Pour les semis, vous l’utiliserez de préférence pour les graines assez grosses car il s'agit d'une matière de gros calibre. Elle reste aussi un support de choix pour le kokedama, un style de bonsaï japonais où le système racinaire est enveloppé dans une boule de substrat liée avec de la ficelle.
Conseils de Culture et Entretien
La mousse séchée que vous trouvez dans le commerce est déshydratée, il est donc recommandé de la réhydrater pendant au moins 12 heures avant utilisation. L’eau du robinet est fortement déconseillée : elle contient généralement du calcaire et du chlore, que les plantes carnivores n’apprécient pas. Utilisez toujours de l’eau de pluie, de l’eau osmosée ou de l’eau distillée.
La première règle concerne la préparation : une sphaigne trop compactée limite la circulation de l’air, tandis qu’une sphaigne trop lâche peut se dessécher rapidement. Dans le cas d’un excès d’eau, la mousse va l’absorber et ainsi protéger les racines d’un pourrissement qui pourrait leur être fatal. La mousse absorbe également dans ses cellules vides de l’oxygène, aussi nécessaire pour les plantes que l’eau.

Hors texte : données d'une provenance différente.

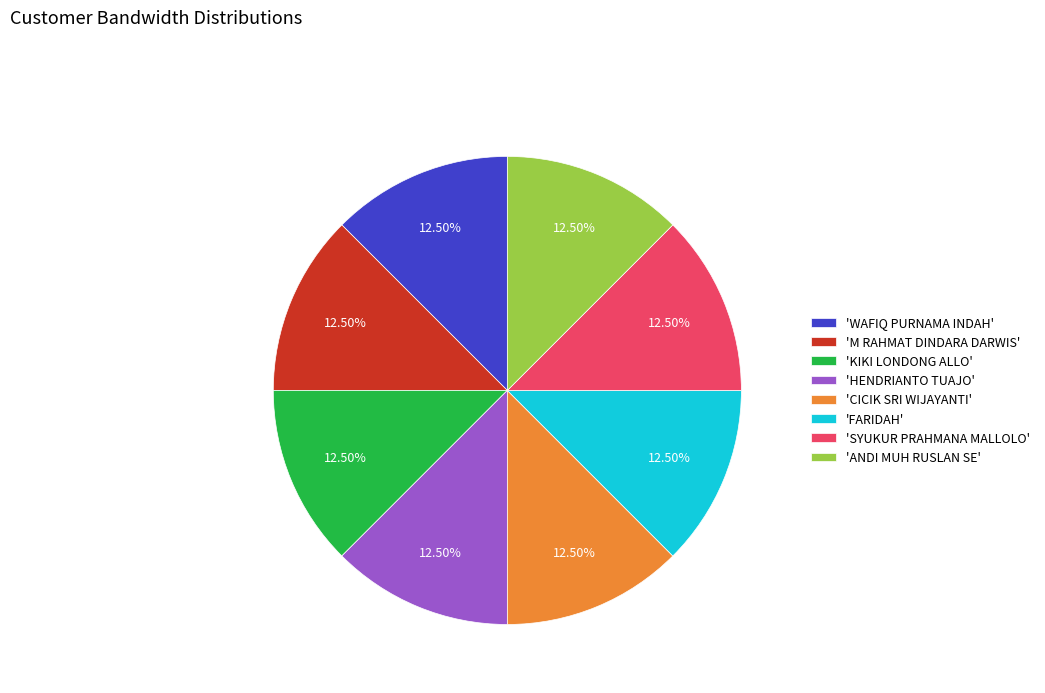

Do 'FARIDAH' and 'SYUKUR PRAHMANA MALLOLO' together represent more than half of the pie?

No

Utilisation en Terrarium et Vivarium
La sphaigne est souvent utilisée comme substrat de terrarium pour les amphibiens et les reptiles. Ses propriétés antibactériennes et antifongiques naturelles, associées à sa capacité à retenir une grande quantité d’eau, font de la sphaigne un substrat temporaire idéal pour les quarantaines. Placée au-dessus de la couche de sol et sous la couche de litière de feuilles, la sphaigne imite la couche de matière végétale en décomposition que l’on trouve juste au-dessus de la couche de sol dans la jungle tropicale. Elle favorise également la croissance des plantes vivantes dans les vivariums bioactifs.
Préserver une Ressource Fragile
La sphaigne occupe une place centrale dans de nombreuses pratiques, mais il s’agit d’une ressource qui n’est pas inépuisable. La croissance des différentes espèces est en effet très lente, entre 2 et 12 cm par an selon son environnement. Il convient de protéger ce végétal dans la nature. Les espèces de Sphagnum que l’on trouve en Europe sont d’ailleurs interdites de récolte. Adopter une approche responsable consiste à privilégier des produits de qualité, à optimiser l’usage de la sphaigne et à éviter le gaspillage, car elle est bien plus précieuse dans son milieu naturel.
Si vous souhaitez cultiver la sphaigne vous-même, il vous suffit de préparer un bac d’eau peu profond et d’y placer du terreau de feuilles ou de la tourbe pour un bon environnement, en veillant à utiliser de l’eau non calcaire. Vous pourrez prélever de la mousse dès qu’elle se sera développée, en en laissant toujours suffisamment pour qu’elle puisse se renouveler.